▶ _PROBLEM TO WORK ON_: All lines of the entries with "Bogor" in them must be listed.

▶ _Records drawn from a dataset_:
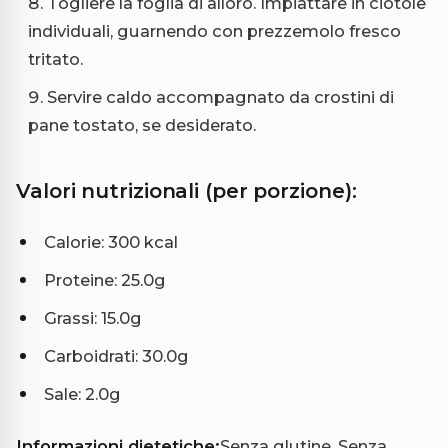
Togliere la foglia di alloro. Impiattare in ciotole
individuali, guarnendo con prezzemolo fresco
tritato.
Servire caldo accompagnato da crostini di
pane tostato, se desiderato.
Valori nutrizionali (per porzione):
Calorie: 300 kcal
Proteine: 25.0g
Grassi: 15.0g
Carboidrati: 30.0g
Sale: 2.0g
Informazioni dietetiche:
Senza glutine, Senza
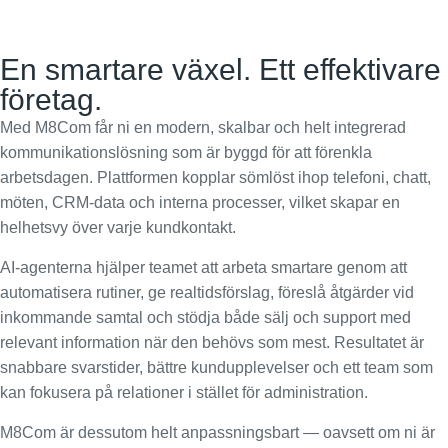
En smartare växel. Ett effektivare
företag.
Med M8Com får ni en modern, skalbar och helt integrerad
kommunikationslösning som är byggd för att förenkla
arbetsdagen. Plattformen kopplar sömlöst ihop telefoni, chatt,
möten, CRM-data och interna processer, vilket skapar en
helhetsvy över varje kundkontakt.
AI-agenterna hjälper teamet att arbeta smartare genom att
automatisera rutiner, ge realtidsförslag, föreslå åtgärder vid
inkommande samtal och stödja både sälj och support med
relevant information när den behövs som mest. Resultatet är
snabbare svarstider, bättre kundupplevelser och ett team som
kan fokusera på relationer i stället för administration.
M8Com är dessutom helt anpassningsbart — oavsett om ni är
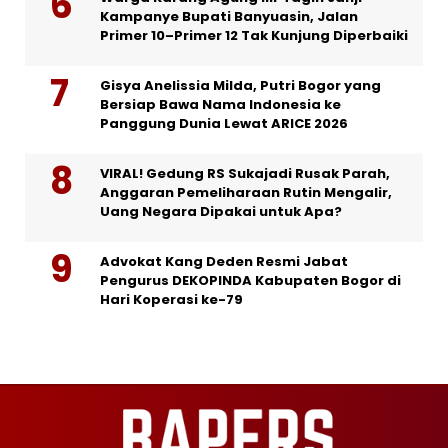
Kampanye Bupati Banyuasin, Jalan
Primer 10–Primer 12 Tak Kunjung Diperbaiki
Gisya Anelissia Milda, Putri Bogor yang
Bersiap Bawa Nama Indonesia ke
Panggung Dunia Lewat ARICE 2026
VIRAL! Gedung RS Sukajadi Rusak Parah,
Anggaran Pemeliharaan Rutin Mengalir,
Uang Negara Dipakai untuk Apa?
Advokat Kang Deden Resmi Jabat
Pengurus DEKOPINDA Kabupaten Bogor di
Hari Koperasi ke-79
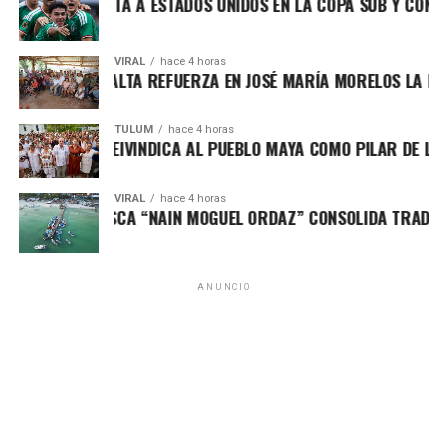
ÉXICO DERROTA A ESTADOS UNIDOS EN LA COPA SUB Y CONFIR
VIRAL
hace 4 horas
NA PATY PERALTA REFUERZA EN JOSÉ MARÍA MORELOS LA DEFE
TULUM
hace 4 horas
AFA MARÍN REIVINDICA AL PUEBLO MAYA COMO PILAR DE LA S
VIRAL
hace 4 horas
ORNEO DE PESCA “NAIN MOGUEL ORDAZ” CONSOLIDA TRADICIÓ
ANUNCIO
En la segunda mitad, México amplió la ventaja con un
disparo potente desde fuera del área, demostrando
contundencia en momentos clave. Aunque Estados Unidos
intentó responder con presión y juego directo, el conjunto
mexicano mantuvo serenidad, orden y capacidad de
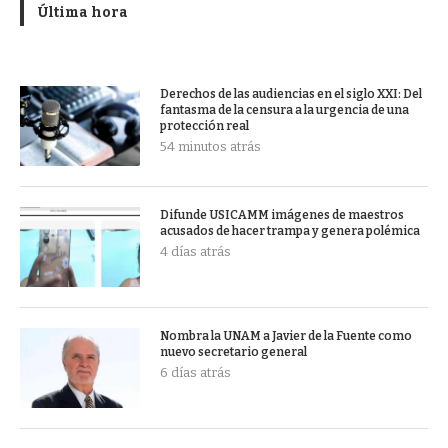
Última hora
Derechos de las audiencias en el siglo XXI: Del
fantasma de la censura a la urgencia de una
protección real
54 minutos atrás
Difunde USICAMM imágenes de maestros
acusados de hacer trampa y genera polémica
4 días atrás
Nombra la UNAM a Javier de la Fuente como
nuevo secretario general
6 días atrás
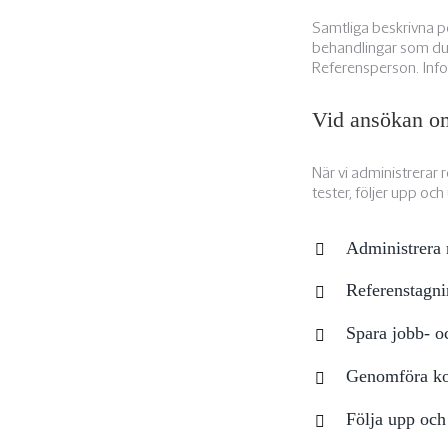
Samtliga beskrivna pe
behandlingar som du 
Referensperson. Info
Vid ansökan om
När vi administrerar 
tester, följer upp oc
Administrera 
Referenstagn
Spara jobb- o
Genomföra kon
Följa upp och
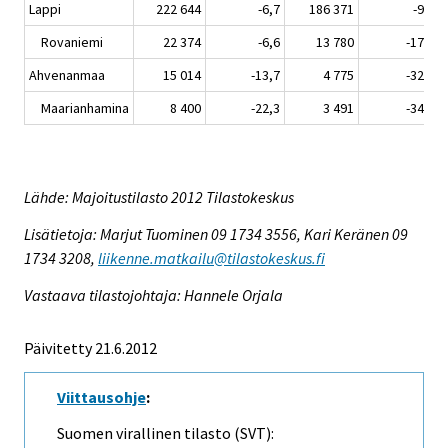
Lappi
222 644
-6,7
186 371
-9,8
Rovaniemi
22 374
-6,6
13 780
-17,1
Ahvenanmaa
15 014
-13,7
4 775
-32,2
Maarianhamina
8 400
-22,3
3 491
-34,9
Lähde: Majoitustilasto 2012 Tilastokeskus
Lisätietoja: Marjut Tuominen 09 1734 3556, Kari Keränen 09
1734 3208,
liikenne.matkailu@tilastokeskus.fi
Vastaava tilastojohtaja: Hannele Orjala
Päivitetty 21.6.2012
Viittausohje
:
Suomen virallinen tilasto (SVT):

▶ _ANSWER AREA_:
Gisya Anelissia Milda, Putri Bogor yang
Pengurus DEKOPINDA Kabupaten Bogor di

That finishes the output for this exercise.